ServiceWeaver / weaver-kube

Run Service Weaver applications on vanilla Kubernetes.
Apache License 2.0
61 stars 19 forks source link

Watch pod changes with a RetryWatcher, so we can handle recoverable errors #108

Closed rwrz closed 3 months ago

rwrz commented 3 months ago

The current implementation of the CoreV1 Watch API is not handling any errors. K8s provides a RetryWatcher that can handle recoverable errors for us.

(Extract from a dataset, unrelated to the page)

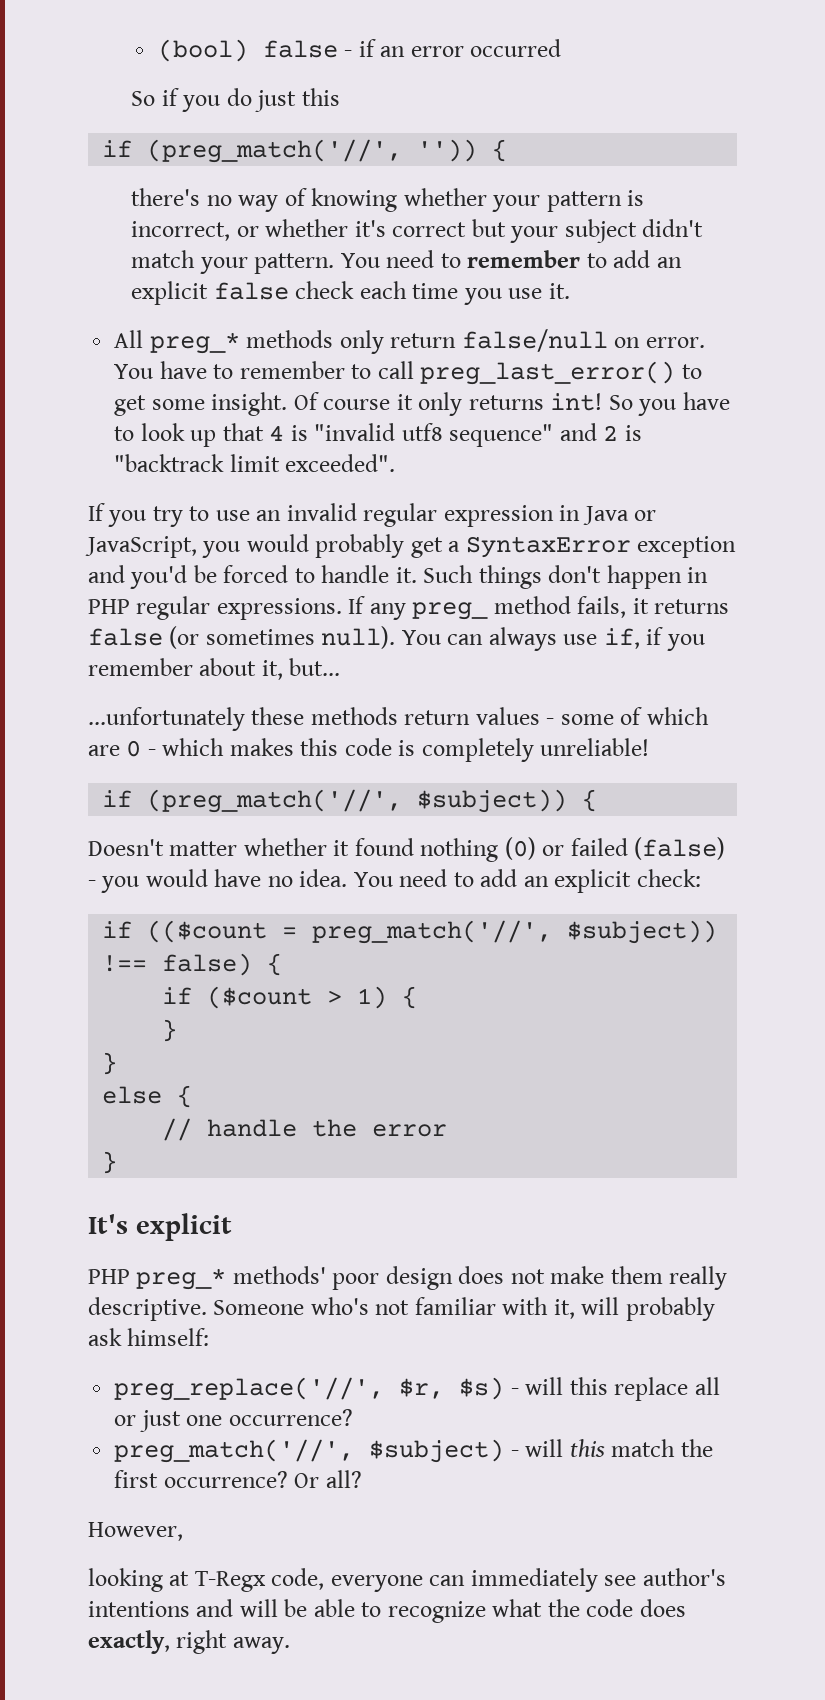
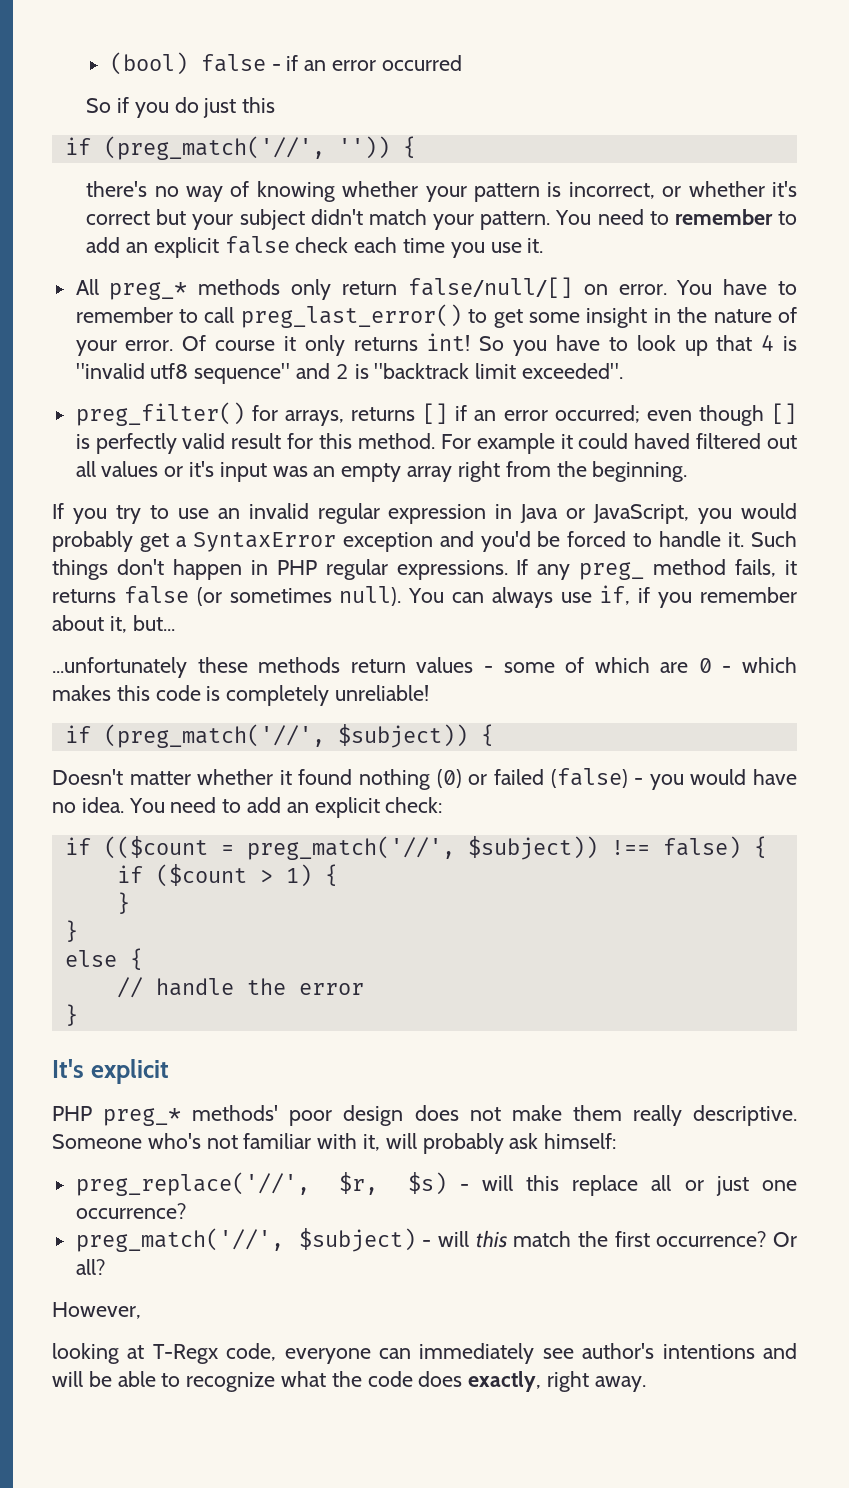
[461,329,608,352] false/null -> [407,277,573,298] false/null/[]
[211,392,288,416] insight. -> [586,307,797,328] [75,340,174,356] insight in the nature of your error.
(396, 463) none -> [75,402,797,426] [75,433,798,454] [75,461,688,482] // preg_filter() for arrays, returns [] if an error occurred; even though [] is perfectly valid result for this method. For example it could haved filtered out all values or it's input was an empty array right from the beginning.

We are using it, because after a while that the cluster is running, the watcher stop working without logging anything. So, I'm using more the LOGs, so we can see what is happening in production and also starting to listen to Watcher errors that are not recoverable. For now, just logging.

Most of the examples I've found of this RetryWatcher are using a "timeout", so it will keep re-creating the watcher all the time. So far, by experience, we don't need it. But I'm keeping it on the code, so we can discuss about it.

rgrandl commented 3 months ago

Great finding, @rwrz . Just to recap what @rwrz discovered.

By default, the watcher stops watching after 30 minutes. In the current implementation, we don't handle errors (event triggered when the watcher stops watching). So any changes in the pods will not be updated in the routing info, hence the application's request will hang forever.

To fix this we need to recreate the watcher on errors (or after the timeout). RetryWatcher is already doing that, so this is the solution we'll adopt.

I tested by:

Added a RetryWatcher and repeated the experiment and everything works fine.